Should I take voluntary redundancy?

Hooverfish

Registered User
Messages
129
I have made being trying to get an appointment with an adviser but no joy yet just to independently review all the figures.
I put in a lot of effort to get a financial review for my partner last year. Unfortunately given the timescale of your decision, I found that the only way was to search out the different advisors and work through the effort of "interviewing" all their approaches until I found one that met mine and whose communications I felt I could understand clearly. Quite a few don't really offer fee-based approaches, because they say people aren't prepared to pay what it really costs for them to gather all the data and discuss your life-intentions to meet the independent financial advisor "rules". There are some. And their "prices" really do vary a lot so there is no quick way to find the right one on that aspect either.

Again, this is just my experience, your mileage may differ on the same journey.
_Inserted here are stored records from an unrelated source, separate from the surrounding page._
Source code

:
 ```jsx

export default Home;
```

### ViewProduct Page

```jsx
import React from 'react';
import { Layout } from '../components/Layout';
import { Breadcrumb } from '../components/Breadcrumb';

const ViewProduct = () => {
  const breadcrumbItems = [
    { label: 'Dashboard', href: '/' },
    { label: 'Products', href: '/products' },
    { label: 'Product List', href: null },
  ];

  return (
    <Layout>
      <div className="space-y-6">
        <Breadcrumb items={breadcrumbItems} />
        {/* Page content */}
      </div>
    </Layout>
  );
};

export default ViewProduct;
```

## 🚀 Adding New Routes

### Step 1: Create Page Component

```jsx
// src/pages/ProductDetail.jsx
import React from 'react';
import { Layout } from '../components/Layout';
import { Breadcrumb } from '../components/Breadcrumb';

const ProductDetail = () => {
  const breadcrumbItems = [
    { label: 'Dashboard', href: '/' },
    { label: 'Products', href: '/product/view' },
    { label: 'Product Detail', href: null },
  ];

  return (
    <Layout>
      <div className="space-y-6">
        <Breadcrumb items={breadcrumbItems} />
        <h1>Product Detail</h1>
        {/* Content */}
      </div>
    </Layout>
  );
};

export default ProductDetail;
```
I also did my own research and my own "back of an envelope" excel amortisation calculations on how my partner's funds might last in different circumstances. I was very happy with the advisor chosen but unfortunately COVID-19 has meant we had to put the resulting plans largely on hold. Which then resulted in having to take on full-time care of a relative with no social welfare available due to money in the partner's bank accounts...! So always remember, you really cannot predict where life will take you more than a year or two ahead. Live life for now, not for an imaginary golden future.
 

Ruththeboot

Registered User
Messages
17
So true I can remember reading this forum years ago on maternity leave and now I have adult children. The whole process has been beneficial in that it has made us look at how spend our money and also our lack of financial planning. I am trying to organise seeing somebody to review our situation thank you for your experience re that. My partner and I definitely have come to the realisation that we were drifting through rather than living life to the maximum. I realise everybody has different approaches and expectations but I am glad to have stepped back and taken a close look at the bigger picture. It has been almost cathartic.
 

lledlledlled

Frequent Poster
Messages
339
Sorry I missed your response and I appreciate the thoughts from a gender perspective because it is very relevant to my situation. I have been giving this lots of consideration and the main issue is that I do not have enough pension contributions to leave it dormant for 15 years. That's not allowing for the later state pension and the 3 yr gap between the 2. I have made being trying to get an appointment with an adviser but no joy yet just to independently review all the figures.
I would stay put, based on the fact that you dont have sufficient pension contributions.
 

Ruththeboot

Registered User
Messages
17
Thank you for your feedback thats the decision i have come to hope I do not regret it but it is what it is.
 

Leper

Frequent Poster
Messages
1,295
Thank you for your feedback thats the decision i have come to hope I do not regret it but it is what it is.
Hi Ruth,

Just following up (and it's none of my business) how did things pan out for you? Don't answer if you wish.
 

lowspender

Registered User
Messages
22
I left on better lumpsum conditions but if I had not great savings I don't think it would work. Pension amount is very important as the years go on.